*** Begin section ***
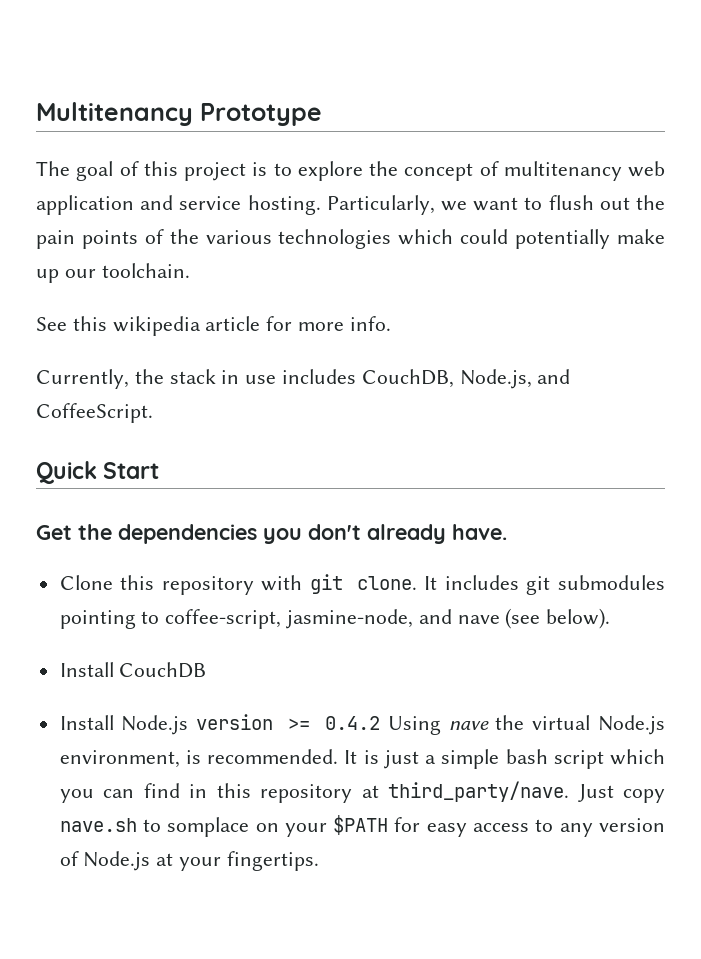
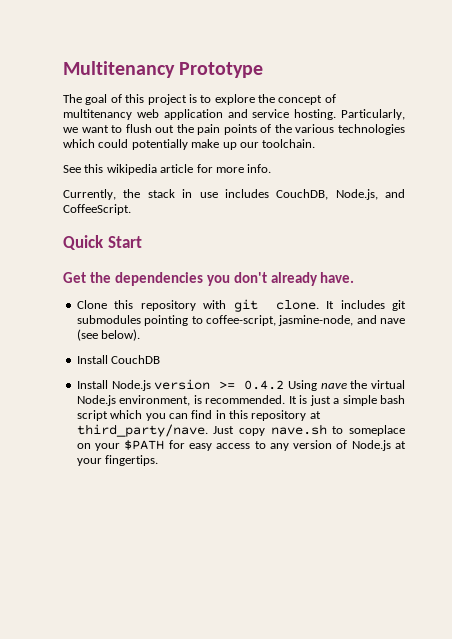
[167,817,250,837] somplace -> [349,425,405,436] someplace

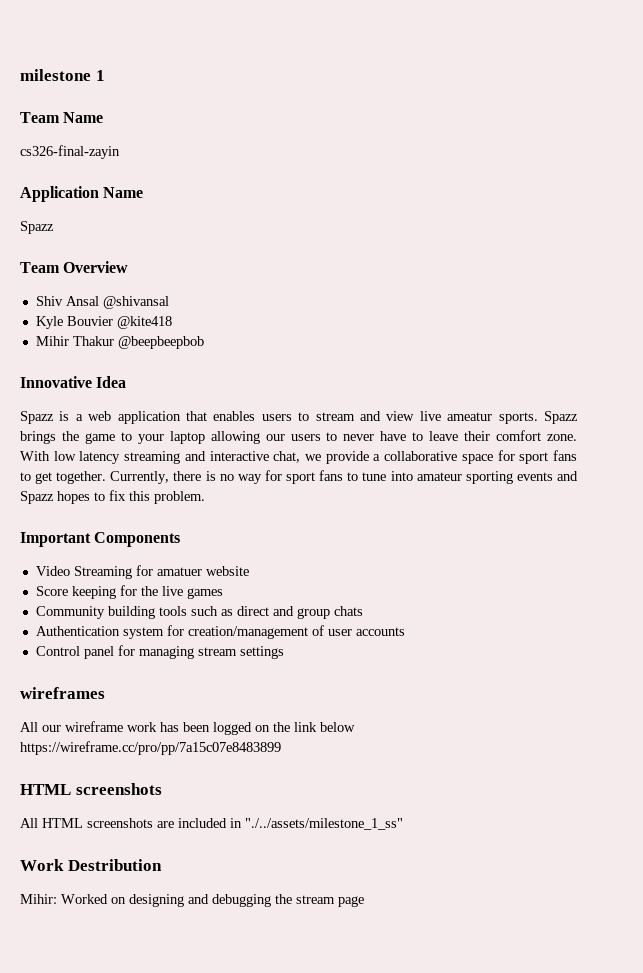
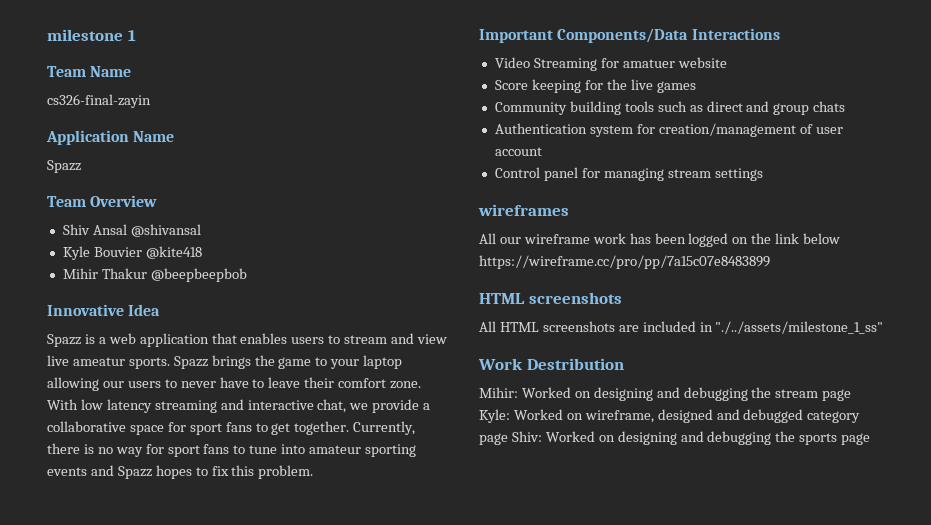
[94,532,181,547] Components -> [557,28,780,43] Components/Data Interactions
[355,627,405,636] accounts -> [494,147,542,156] account
(364, 901) none -> [479,409,861,423] [479,431,871,445] Kyle: Worked on wireframe, designed and debugged category page Shiv: Worked on designing and debugging the sports page

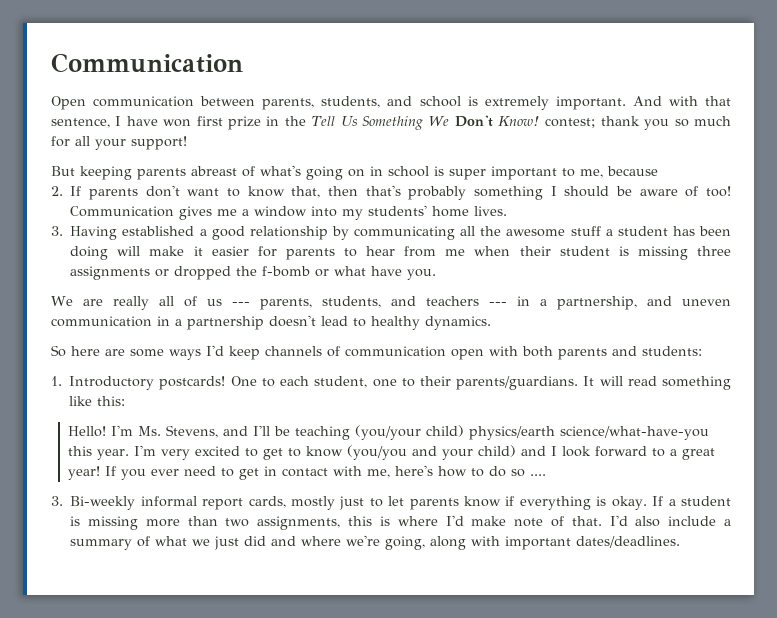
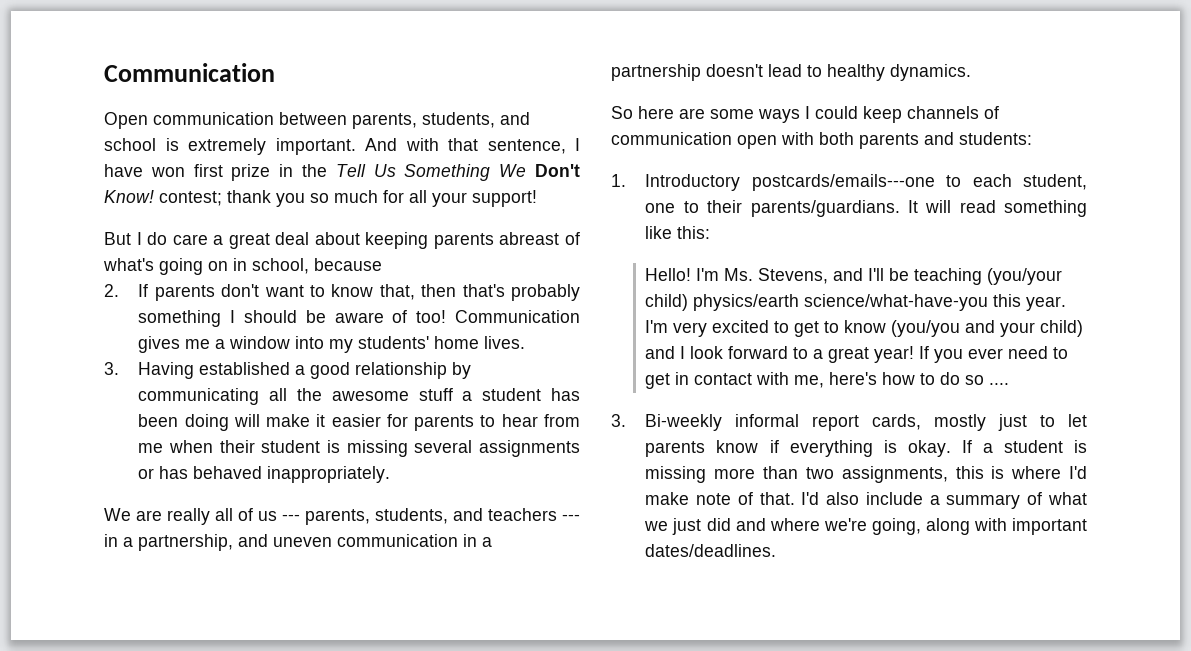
(75, 171) none -> [136,232,360,249] I do care a great deal about
[388,166,603,180] school is super important to me, -> [252,258,309,274] school,
[697,246,731,256] three -> [414,440,473,453] several
[174,266,437,280] dropped the f-bomb or what have you. -> [159,466,391,483] has behaved inappropriately.
[206,345,224,356] I'd -> [805,106,858,119] I could
[159,376,257,390] postcards! One -> [751,174,935,191] postcards/emails---one

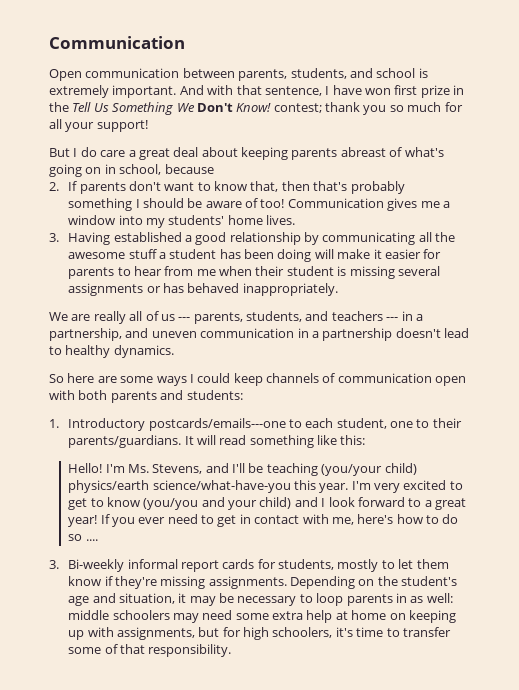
[872,414,1028,431] cards, mostly just -> [222,559,379,572] cards for students, mostly
[645,441,706,457] parents -> [416,559,449,569] them
[789,440,1087,457] [645,466,1087,483] [645,492,1087,509] [644,518,1087,535] [645,544,777,557] everything is okay. If a student is missing more than two assignments, this is where I'd make note of that. I'd also include a summary of what we just did and where we're going, along with important dates/deadlines. -> [114,576,458,589] [68,593,453,606] [68,610,456,623] [68,627,451,640] [68,644,232,657] they're missing assignments. Depending on the student's age and situation, it may be necessary to loop parents in as well: middle schoolers may need some extra help at home on keeping up with assignments, but for high schoolers, it's time to transfer some of that responsibility.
*** End section ***
Copy out the entries verbatim and leave the images out.

[167,817,250,837] somplace -> [349,425,405,436] someplace

[94,532,181,547] Components -> [557,28,780,43] Components/Data Interactions
[355,627,405,636] accounts -> [494,147,542,156] account
(364, 901) none -> [479,409,861,423] [479,431,871,445] Kyle: Worked on wireframe, designed and debugged category page Shiv: Worked on designing and debugging the sports page

(75, 171) none -> [136,232,360,249] I do care a great deal about
[388,166,603,180] school is super important to me, -> [252,258,309,274] school,
[697,246,731,256] three -> [414,440,473,453] several
[174,266,437,280] dropped the f-bomb or what have you. -> [159,466,391,483] has behaved inappropriately.
[206,345,224,356] I'd -> [805,106,858,119] I could
[159,376,257,390] postcards! One -> [751,174,935,191] postcards/emails---one

[872,414,1028,431] cards, mostly just -> [222,559,379,572] cards for students, mostly
[645,441,706,457] parents -> [416,559,449,569] them
[789,440,1087,457] [645,466,1087,483] [645,492,1087,509] [644,518,1087,535] [645,544,777,557] everything is okay. If a student is missing more than two assignments, this is where I'd make note of that. I'd also include a summary of what we just did and where we're going, along with important dates/deadlines. -> [114,576,458,589] [68,593,453,606] [68,610,456,623] [68,627,451,640] [68,644,232,657] they're missing assignments. Depending on the student's age and situation, it may be necessary to loop parents in as well: middle schoolers may need some extra help at home on keeping up with assignments, but for high schoolers, it's time to transfer some of that responsibility.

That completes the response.